Larousse s’appuie aussi sur de nouvelles collections plus légères et proposées sous sa propre marque. En 2013, l’éditeur avait lancé la série Démarrez le… ; il a complété l’an dernier avec 15 minutes par jour… qui propose des titres en anglais, anglais des affaires, espagnol, italien et va poursuivre cette année avec une nouveauté dédiée au chinois. "L’apprentissage de langues est assez récent chez Larousse, mais nous pensons qu’il est légitime pour un éditeur de dictionnaires de proposer des méthodes de langues accessibles", indique Carine Girac-Marinier.
Les éditeurs français dominent
Toujours du côté des innovations, Assimil a refondu en septembre la collection "Sans peine", dont les titres paraissent progressivement dans leur nouvelle maquette (l’anglais en février, le chinois en mars). L’éditeur a aussi décidé de matérialiser sous forme de coffrets une partie de son offre numérique. Cinq "E-méthode" (anglais, espagnol, allemand, italien et russe) sont ainsi disponibles en librairie et seront complétées en avril par deux nouveautés (perfectionnement en anglais et espagnol).
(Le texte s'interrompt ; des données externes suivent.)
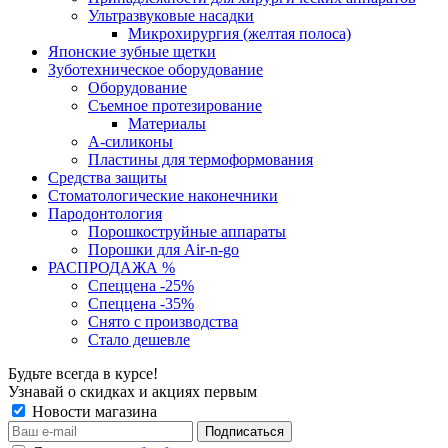
Ультразвуковые насадки
Микрохирургия (желтая полоса)
Японские зубные щетки
Зуботехническое оборудование
Оборудование
Съемное протезирование
Материалы
А-силиконы
Пластины для термоформования
Средства защиты
Стоматологические наконечники
Пародонтология
Порошкоструйные аппараты
Порошки для Air-n-go
РАСПРОДАЖА %
Спеццена -25%
Спеццена -35%
Снято с производства
Стало дешевле
Будьте всегда в курсе!
Узнавай о скидках и акциях первым
Новости магазина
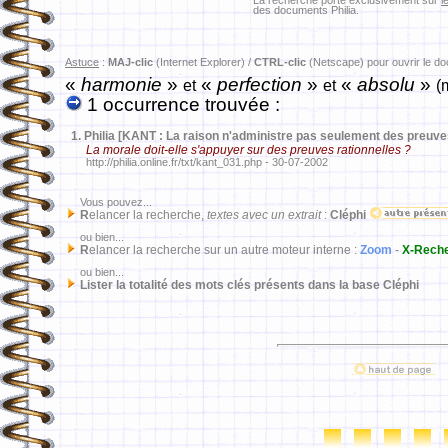
La recherche porte exclusivement sur
l
des documents Philia.
Astuce
:
MAJ-clic
(Internet Explorer) /
CTRL-clic
(Netscape) pour ouvrir le d
«
harmonie
»
«
perfection
»
«
absolu
»
et
et
(
1 occurrence trouvée :
1.
Philia [KANT : La raison n'administre pas seulement des preuves
La morale doit-elle s'appuyer sur des preuves rationnelles ?
http://philia.online.fr/txt/kant_031.php - 30-07-2002
Vous pouvez...
R
elancer la recherche,
textes avec un extrait
:
Cléphi
ou bien...
R
elancer la recherche sur un autre moteur interne :
Zoom
-
X-Rech
ou bien...
Lister la totalité des mots clés présents dans la base Cléphi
Si les éditeurs français dominent le marché, les étrangers représentent aussi une force non négligeable, en particulier en langue anglaise. "Cambridge University Press et Oxford University Press sont deux très importants pourvoyeurs de livres d’apprentissage en anglais, devant Pearson, Macmillan, HarperCollins ou Scholastic", signale Eric Joly, chez Attica. Ces éditeurs sont très prisés des centres culturels, des médiathèques municipales et des sociétés spécialisées dans l’apprentissage de langues (Wall Street English). "L’intérêt des Français pour les livres d’apprentissage dans la langue d’origine tient au fait que les anglophones sont les mieux placés pour enseigner leur langue, ajoute Eric Joly. Quant aux autres langues, elles deviennent très vite rares et on ne trouve pas toujours d’offre en français. Il devient alors indispensable d’importer." Cela n’empêche pas les éditeurs français de trouver des niches très rentables. Paru en 2014, Le luxembourgeois à grande vitesse (Assimil) a atteint 10 000 exemplaires. En mars, Assimil a aussi publié Le japonais du manga, en coédition avec Kana. S’il n’est pas une méthode à proprement parler, mais plutôt un recueil de vocabulaire, le titre a tout de même séduit 3 700 curieux.